Regex multi-match /* flag
There's a special regex flag /*
for a preg_match_all
mode. It's used by the listing for the Linux kernel (which is a git log) for instance:
changes = /^Date:.+\R\R\s+(.+)\s+[ ]commit/m*
Here multiple occurences will be found, and merged into a changelog list. (So it's somewhat like the /g
flag in JavaScript.)
Slicing
Oftentimes it's simpler to just narrow down the extraction area however. Therefore repeating key=/regex/
specifiers often is useful:
changes = /Changelog(.+?)\Z/s
changes = /(.+)---/
It's sometimes sensible to mix XPath/jQuery extractions first and a regex thereafter to cut out the actual result:
version = $("article h4")
version = ~Version ([\d.]+)~
Matching rules thus iteratively isolate the field to be populated.
jQuery-style selector chaining
Often it suffices to call the main $()
CSS selector function. And one could again use multiple slicing rules, but many jQuery-style subfunctions can be chained in one line:
changes = $(".article .first").next().find("li")

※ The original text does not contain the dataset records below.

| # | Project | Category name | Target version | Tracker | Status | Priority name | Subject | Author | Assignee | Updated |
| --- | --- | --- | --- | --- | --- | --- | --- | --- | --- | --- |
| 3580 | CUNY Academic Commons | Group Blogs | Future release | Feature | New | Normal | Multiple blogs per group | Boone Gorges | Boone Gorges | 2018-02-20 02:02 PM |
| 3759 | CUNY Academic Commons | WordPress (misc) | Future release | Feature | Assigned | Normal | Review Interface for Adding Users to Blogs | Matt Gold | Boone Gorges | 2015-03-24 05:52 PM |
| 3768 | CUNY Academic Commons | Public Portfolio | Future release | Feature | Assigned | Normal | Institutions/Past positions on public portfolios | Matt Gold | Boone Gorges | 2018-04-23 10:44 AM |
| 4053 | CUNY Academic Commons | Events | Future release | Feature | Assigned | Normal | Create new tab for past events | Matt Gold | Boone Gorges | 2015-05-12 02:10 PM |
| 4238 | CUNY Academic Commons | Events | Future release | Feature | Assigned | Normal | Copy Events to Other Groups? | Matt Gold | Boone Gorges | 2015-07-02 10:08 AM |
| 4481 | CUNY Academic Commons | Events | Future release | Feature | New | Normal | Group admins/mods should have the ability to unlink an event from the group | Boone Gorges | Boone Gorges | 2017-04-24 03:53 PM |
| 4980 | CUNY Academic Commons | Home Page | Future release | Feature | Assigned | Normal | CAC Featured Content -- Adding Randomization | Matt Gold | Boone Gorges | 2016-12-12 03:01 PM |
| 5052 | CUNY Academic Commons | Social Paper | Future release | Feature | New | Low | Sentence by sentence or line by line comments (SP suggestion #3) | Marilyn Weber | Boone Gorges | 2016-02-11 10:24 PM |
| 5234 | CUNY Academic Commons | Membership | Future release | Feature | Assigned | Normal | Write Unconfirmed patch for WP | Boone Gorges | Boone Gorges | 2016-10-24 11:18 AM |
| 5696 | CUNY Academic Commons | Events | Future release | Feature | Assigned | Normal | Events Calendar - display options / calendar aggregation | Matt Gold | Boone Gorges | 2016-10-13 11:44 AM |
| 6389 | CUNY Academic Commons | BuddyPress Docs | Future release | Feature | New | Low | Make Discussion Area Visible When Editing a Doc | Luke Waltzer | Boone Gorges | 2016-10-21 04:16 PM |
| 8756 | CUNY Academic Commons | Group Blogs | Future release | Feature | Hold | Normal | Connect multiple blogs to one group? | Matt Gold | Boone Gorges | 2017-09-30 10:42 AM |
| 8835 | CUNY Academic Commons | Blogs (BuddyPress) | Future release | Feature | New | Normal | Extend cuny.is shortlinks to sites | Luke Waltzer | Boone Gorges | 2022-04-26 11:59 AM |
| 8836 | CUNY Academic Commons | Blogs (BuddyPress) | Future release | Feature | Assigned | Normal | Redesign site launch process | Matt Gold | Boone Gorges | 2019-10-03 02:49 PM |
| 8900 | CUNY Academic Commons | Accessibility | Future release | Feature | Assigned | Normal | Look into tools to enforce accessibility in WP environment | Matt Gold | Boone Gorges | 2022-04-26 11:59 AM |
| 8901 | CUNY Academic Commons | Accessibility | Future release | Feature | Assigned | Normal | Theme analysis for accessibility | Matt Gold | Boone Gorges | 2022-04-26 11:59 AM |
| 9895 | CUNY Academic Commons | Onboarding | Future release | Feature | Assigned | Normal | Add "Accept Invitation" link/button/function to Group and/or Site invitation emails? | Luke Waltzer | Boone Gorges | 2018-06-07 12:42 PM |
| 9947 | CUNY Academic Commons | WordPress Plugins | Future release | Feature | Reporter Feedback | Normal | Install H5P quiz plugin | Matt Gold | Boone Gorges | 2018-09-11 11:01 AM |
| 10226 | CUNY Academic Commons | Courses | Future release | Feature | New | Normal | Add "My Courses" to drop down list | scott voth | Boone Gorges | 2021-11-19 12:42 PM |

XPath and jQuery rule assignments can only be single-line directives. (Unlike RegExps with the /x flag, which can wrap around linebreaks.)
References
See regular-expressions.info for a simple RegExp introduction. Otherwise check out jQ & CSS selectors and the w3.org spec or jQuery pseudo selectors for CSS selectors. And the XPath / Selenium cheat sheet or an Xpath/Regex overview for XPath examples.
Examples Regex
If you use semantic versioning, then you can keep the \d+.\d+.\d+
version= field. To allow for -beta
or -dev.2
prefixes even:
version = /((\d+\.\d+(\.\d+)+(-\w+(?:\.\w+)*)*/
You can of course preceed this regex with more concrete context matches. If for example you were to use meta data comments:
version = ~ ^\h* [/#*]+ \h*version:\h* (\d+(?:\.\d+)+[-.\w]+) ~mix
Extracting a Changelog summary is more difficult. If you want to eschew manual release submissions on freshcode.club you may wish to adopt a coherent README or CHANGELOG scheme.
For example I use a history\n------\n
marker in the README, where it's easy to match the pre-summarized changes:
changes = /history\R-----+\R+[\d.]+\R(.+?)\R\R/s
The \R
is a linebreak placeholder (all CR, LF, CRLF variants), and \R\R
hence an empty line.
For the changes
field any -
or #
and *
at the start of lines get stripped, btw.
You still ought to keep the changelog in an end-user approachable writing style.
hidden releases
If you can't uncover a suitable source for $changes=
then your automated release submission will be classified as hidden. Thus the project entry will stay current, but no frontpage listing (or notification) will occur.
The regex module will also likely be rate limited, so won't rescan your website daily.
interval= rule
All Autoupdate modules additionally support the interval = 7
rule; the number specifying a minimum amount of days before any new release lookup is attempted.